En términos de propaganda, la película gira sobre el actor inglés Rowan Atkinson, el conocido Mr. Bean, en cuanto que él encarna al personaje principal: un pastor de pueblo que, preocupado por su misión parroquial y por un sermón importante, no se da cuenta que su familia se le está hundiendo más que el Titanic.
Así es, la esposa del reverendo Goodfellow anda en jugueteos eróticos con su profesor de tenis, más joven que ella. Por su parte, este donjuán acosa a la hija de la señora y del pastor, jovencita que cambia de novio a cada rato y anda más perdida que gallina en una banda de zorros. También está el otro hijo, quien sufre el escarnio de los compañeritos en la escuela.
Es cuando aparece Grace, especie de Mary Poppins de estilo muy particular, quien logra socar tornillos en la familia del pastor Goodfellow. Ella viene como ama de llaves y cae como agua para mayo. Con Grace, tenemos la presencia indivisa o singular de la gran actriz Maggie Smith.
Maggie Smith le da cuerpo a esta comedia. Según convenga, la sutileza o el desenfado de esta actriz con su personaje le dan plenitud al humor negro del argumento: ella es para esta cinta lo que las manchas a una cebra. El director del filme lo intuye bien y deja que la actriz se plasme con toda su elocuencia histriónica. Su personaje es prácticamente inolvidable.
La película tiene un buen prólogo, con sarcasmo descarnado. Con tal comienzo, duro, entendemos que la cinta irá por la ruta de la ironía y de la irreverencia. El problema es que, luego, el actor Rowan Atkinson es incapaz de salirse de lo único que sabe hacer: ¡muecas! Aquí es Mr. Bean con parlamentos.
Con dicho actor, la historia pierde credibilidad, incluso le ponen en bandeja algunas secuencias innecesarias, solo para sacarle provecho comercial a la popularidad de este histrión en su país y en otros.
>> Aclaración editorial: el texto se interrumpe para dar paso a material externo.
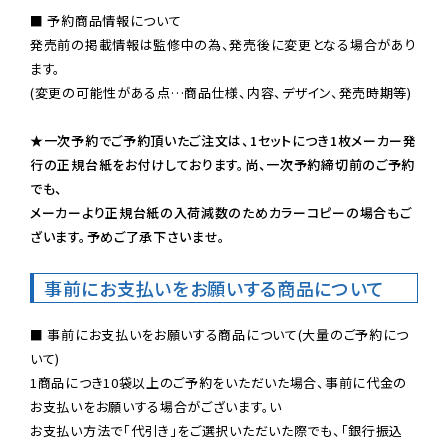
■ 予約商品情報について

発売前の掲載情報は監修中の為、発売後に変更となる場合があり
ます。

(変更の可能性がある点…商品仕様、内容、デザイン、発売時期等)

★一次予約でご予約頂いたご注文は、1セットにつき1枚メーカー発
行の正規台紙をお付けしております。尚、一次予約締切前のご予約
でも、

メーカーより正規台紙の入荷減数のためカラーコピーの場合もご
ざいます。予めご了承下さいませ。
事前にお支払いをお願いする商品について
■ 事前にお支払いをお願いする商品について(大量のご予約につ
いて)

1商品につき10袋以上のご予約をいただいた場合、事前に代金の
お支払いをお願いする場合がございます。い

お支払い方法で「代引き」をご選択いただいた際でも、「銀行振込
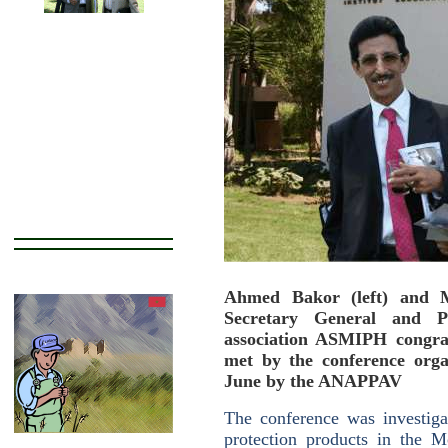
Ahmed Bakor (left) and Mu
Secretary General and Pr
association ASMIPH congrat
met by the conference org
June by the ANAPPAV
The conference was investigat
protection products in the M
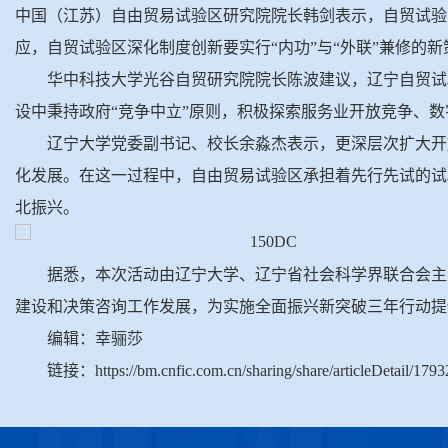
中国（江苏）自由贸易试验区研究院院长韩剑表示，自贸试验
应，自贸试验区深化制度创新要实行“内功”与“外联”兼修的新
华中科技大学光谷自贸研究院院长陈波建议，辽宁自贸试
设中秉持政府“竞争中立”原则，积极探索服务业开放竞争、
辽宁大学党委副书记、校长余淼杰表示，更深层次扩大开
化发展。在这一过程中，自由贸易试验区承担着先行先试的试
北振兴。
据悉，本次活动由辽宁大学、辽宁省社会科学界联合会主
建设和决策咨询工作发展，为实施全面振兴新突破三年行动提
编辑：幸骊莎
链接：https://bm.cnfic.com.cn/sharing/share/articleDetail/179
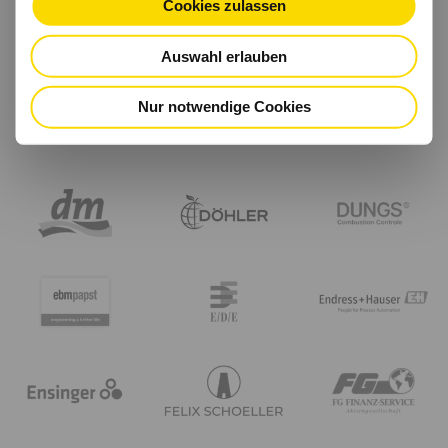
Cookies zulassen
Auswahl erlauben
Nur notwendige Cookies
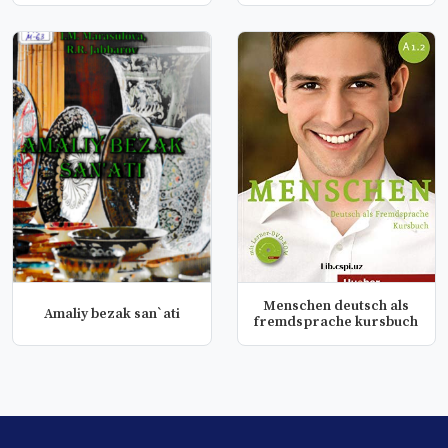
Menschen deutsch als
Amaliy bezak san`ati
fremdsprache kursbuch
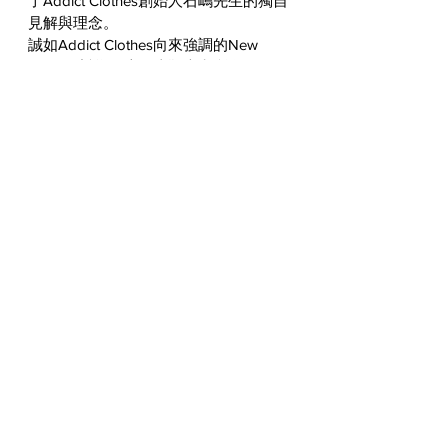
了Addict Clothes創始人石嶋先生的獨自
見解與理念。
誠如Addict Clothes向來強調的New 
Vintage哲學，這款皮靴也和所有的
Addict Clothes皮衣一樣，在長久使用後
會變化出非常自然的Vintage風格，而這
也正是這個品牌的愛好者最期待與重視
的產品特色。至於建議售價，在台灣代
理Addict Clothes產品的
May Club
則是訂
為30,800元。
RXE Sherman Tank Camera 
Bag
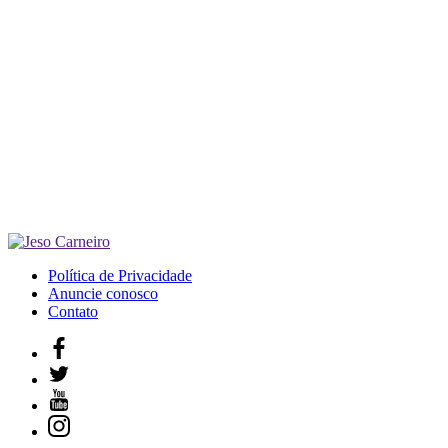
Política de Privacidade
Anuncie conosco
Contato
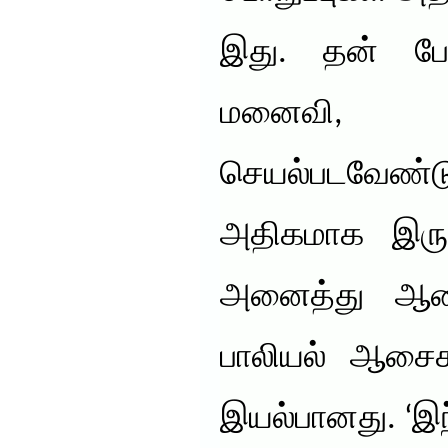
இது. தன் பேச
மனைவி, 
செயல்படவேண்
அதிகமாக இருக
அனைத்து ஆண்க
பாலியல் ஆசைகள
இயல்பானது. ‘இ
Hay momentos escénicos que exigen cierta pausa gestual en el personaje del pastor, pero con Atkinson no es posible, y el director nunca le pone freno.
Esto va en contra del filme, tanto que disminuye las posibilidades escénicas de una buena actriz, de grata y solvente presencia, como lo es Kristin Scott Thomas, en el papel de la esposa infiel. Igual sucede con el actor Patrick Swayze, como el amante “tenístico” de la señora del religioso.
En esa tesitura, esta película nos deviene irregular.
Es absolutamente imposible que la totalidad del filme se sostenga sobre las secuencias donde aparece Maggie Smith. Este es el error grave en el diseño del filme y debemos cobrarlo, aunque sea la razón para ir al cine a ver esta comedia sulfurosa.